Thel asks the cloud why he does not lament his mortality: “Why thou complainest not when in one hour thou fade away“? The cloud explains that just because he vanishes does not mean nothing remains. By passing away, he gives life to flowers. Thel complains that she, unlike the cloud, has no use, and wonders if she only lives “to be at death the food of worms“. The cloud claims that if you are to be the food of worms you do have a purpose, and calls a worm to meet Thel:
Then if thou art the food of worms, o virgin of the skies, how great thy use, how great thy blessing! Every thing that lives, lives not alone, not for itself. Fear not and I will call the weak worm from its lowly bed, and thou shalt hear its voice. Come forth, worm of the silent valley, to thy pensive queen!
The worm cannot speak, only weep, and Thel pities it. A clod of clay feeds and comforts the worm, and then explains to Thel that God even loves a clod of clay, and pours oil on her head, so that she can nourish and nurse the worm. Thel weeps and realizes she has nothing to complain about.
The eternal gates
The last section is different in tone than the rest of the poem, and may well have been added several years later. The clod of clay invites Thel to enter her house. She enters through the eternal gates and “saw the secrets of the land unknown, [..]a land of sorrows and of tears where never smile was seen“. She wanders around, visits “the couches of the dead“, listens to “dolours and lamentations“, and finally sits down at her own grave plot. There, she hears a “voice of sorrow” (probably her own) saying:
Why cannot the ear be closed to its own destruction, or the glistening eye to the poison of a smile?
The voice continues, and when it comes to these lines:
Why a tender curb upon the youthful burning boy, why a little curtain of flesh on the bed of our desire?
Thel flees back shrieking to the vales of Har.
Thel in Blake’s mythology
Blake’s mythology is not a complete, consistent, well-rounded body of work (like e.g. Tolkien’s mythology), but fragmentary, as if mere fragments of an ancient mythology have survived. The book of Thel does not introduce Mne Seraphim, Adona, Luvah1), or Har to us, but assumes we know them, as if Thel is part of a larger body of work, now sadly lost.
The book of Thel, probably printed between 1789 and 1792, is the second of Blake’s longer, mythological poems. The first, Tiriel was written around 1787, never engraved, and not published during Blake’s life. Tiriel was the son of Har and Heva. Whether the vales of Har (Thel’s home) are named after Tiriel’s father is an intriguing question that I cannot currently answer. (I have not read Tiriel yet. The vales of Har are mentioned in both poems.)

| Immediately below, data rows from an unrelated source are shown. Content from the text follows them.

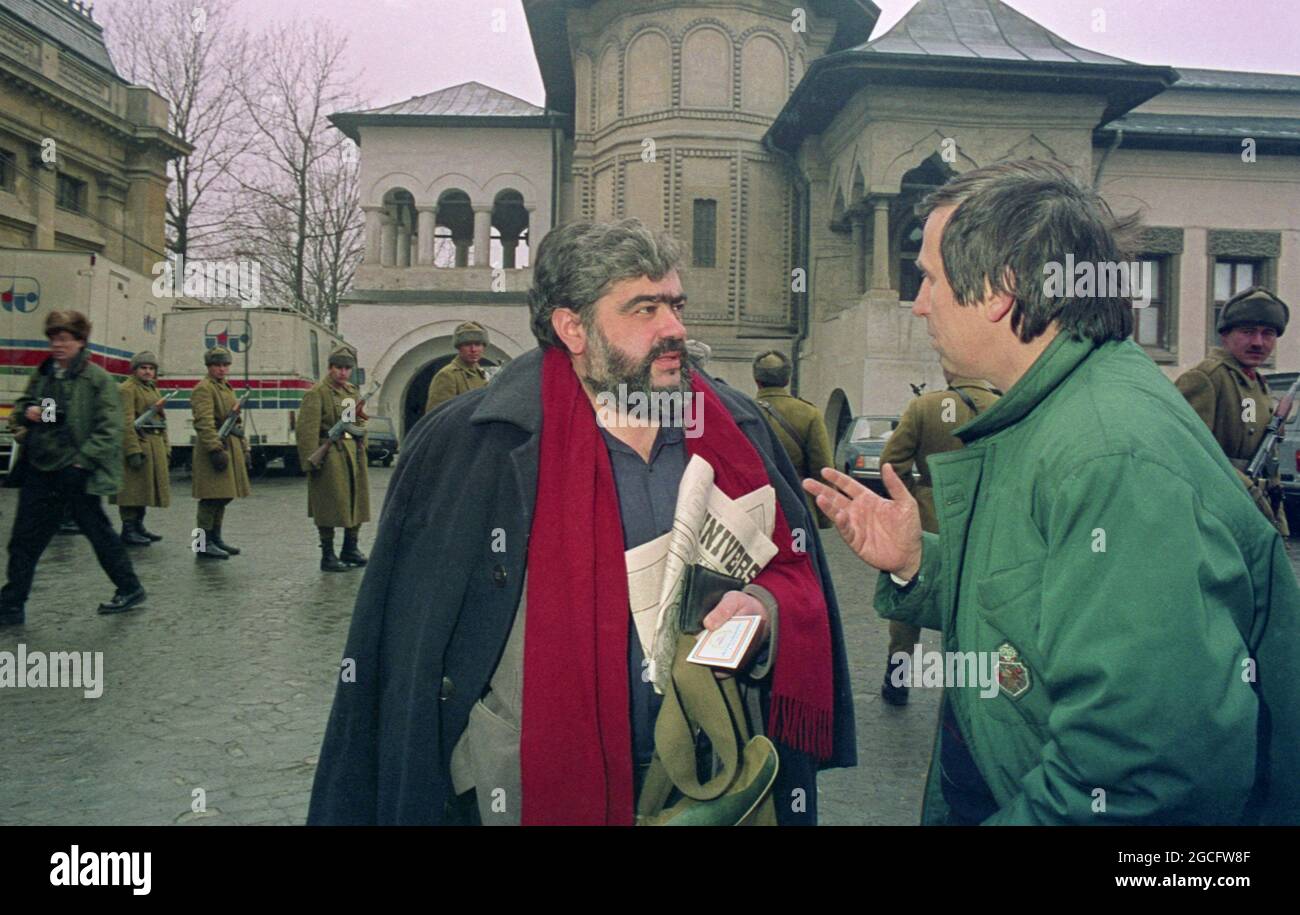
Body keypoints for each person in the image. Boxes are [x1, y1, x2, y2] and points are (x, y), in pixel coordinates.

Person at [309, 218, 856, 825]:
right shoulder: (472, 444)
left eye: (675, 304)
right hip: (526, 781)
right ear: (573, 327)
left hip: (712, 773)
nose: (674, 328)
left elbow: (796, 573)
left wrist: (765, 608)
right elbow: (404, 644)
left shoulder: (738, 427)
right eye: (644, 310)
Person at [805, 160, 1300, 825]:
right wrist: (921, 562)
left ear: (1001, 290)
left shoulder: (1109, 454)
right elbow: (1042, 596)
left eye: (927, 277)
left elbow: (1140, 777)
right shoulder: (1055, 407)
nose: (919, 302)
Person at [0, 310, 147, 624]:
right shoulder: (47, 374)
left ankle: (130, 587)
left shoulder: (97, 379)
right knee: (25, 538)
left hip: (75, 472)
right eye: (54, 338)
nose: (58, 345)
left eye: (65, 339)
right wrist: (30, 413)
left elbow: (110, 428)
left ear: (80, 341)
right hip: (41, 468)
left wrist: (83, 461)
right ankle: (12, 604)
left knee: (99, 533)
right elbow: (43, 411)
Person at [877, 369, 999, 706]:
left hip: (927, 515)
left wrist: (916, 495)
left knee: (909, 597)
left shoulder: (924, 407)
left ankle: (897, 678)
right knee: (969, 600)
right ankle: (965, 687)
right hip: (983, 516)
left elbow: (891, 464)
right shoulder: (1003, 406)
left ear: (948, 372)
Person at [1175, 286, 1292, 535]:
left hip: (1255, 514)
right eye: (1247, 332)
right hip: (1219, 516)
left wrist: (1278, 523)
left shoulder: (1258, 383)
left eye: (1267, 333)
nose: (1258, 342)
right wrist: (1245, 489)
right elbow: (1187, 454)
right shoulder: (1206, 378)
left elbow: (1269, 465)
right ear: (1225, 335)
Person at [296, 345, 370, 572]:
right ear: (330, 368)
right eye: (338, 368)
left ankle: (350, 548)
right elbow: (306, 431)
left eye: (347, 368)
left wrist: (361, 440)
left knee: (355, 501)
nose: (343, 373)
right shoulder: (317, 393)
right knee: (329, 506)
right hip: (329, 456)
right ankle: (327, 555)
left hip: (352, 453)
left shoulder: (350, 392)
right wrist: (311, 461)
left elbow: (355, 422)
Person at [752, 350, 835, 531]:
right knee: (800, 554)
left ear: (756, 380)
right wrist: (823, 516)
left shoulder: (744, 411)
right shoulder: (808, 413)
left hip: (755, 505)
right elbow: (822, 468)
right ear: (787, 379)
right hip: (798, 502)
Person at [190, 346, 251, 560]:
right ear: (209, 366)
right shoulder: (204, 388)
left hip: (229, 445)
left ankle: (215, 538)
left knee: (223, 495)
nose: (222, 369)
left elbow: (235, 419)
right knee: (209, 499)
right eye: (217, 365)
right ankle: (201, 544)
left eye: (225, 365)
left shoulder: (225, 387)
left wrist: (244, 446)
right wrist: (215, 449)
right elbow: (204, 422)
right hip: (213, 448)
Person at [113, 351, 171, 546]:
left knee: (145, 488)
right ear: (135, 369)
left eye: (151, 368)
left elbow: (161, 420)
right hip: (138, 443)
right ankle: (128, 529)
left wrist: (166, 446)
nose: (148, 372)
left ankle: (138, 526)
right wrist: (132, 450)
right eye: (143, 368)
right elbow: (125, 421)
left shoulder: (152, 389)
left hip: (153, 444)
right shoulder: (127, 389)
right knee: (132, 490)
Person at [424, 321, 489, 413]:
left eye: (478, 344)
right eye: (467, 345)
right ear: (459, 347)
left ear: (483, 347)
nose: (473, 350)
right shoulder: (448, 375)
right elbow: (437, 416)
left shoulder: (481, 374)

Maybe we should not ponder to long over Har, Luvah or Mne Seraphim, but just enjoy the story of this young girl, searching for her destiny, but fleeing from it when she finds it.
The book of Thel was read as part of the 2007 Once upon a time challenge.
This is the first part of a two-part essay. Read the second part here.
1)Luvah, merely mentioned in Thel (the cloud claims that his “steeds drink of the golden springs where Luvah doth renew his horses“), returns decades later to play an important role in Blake’s later work.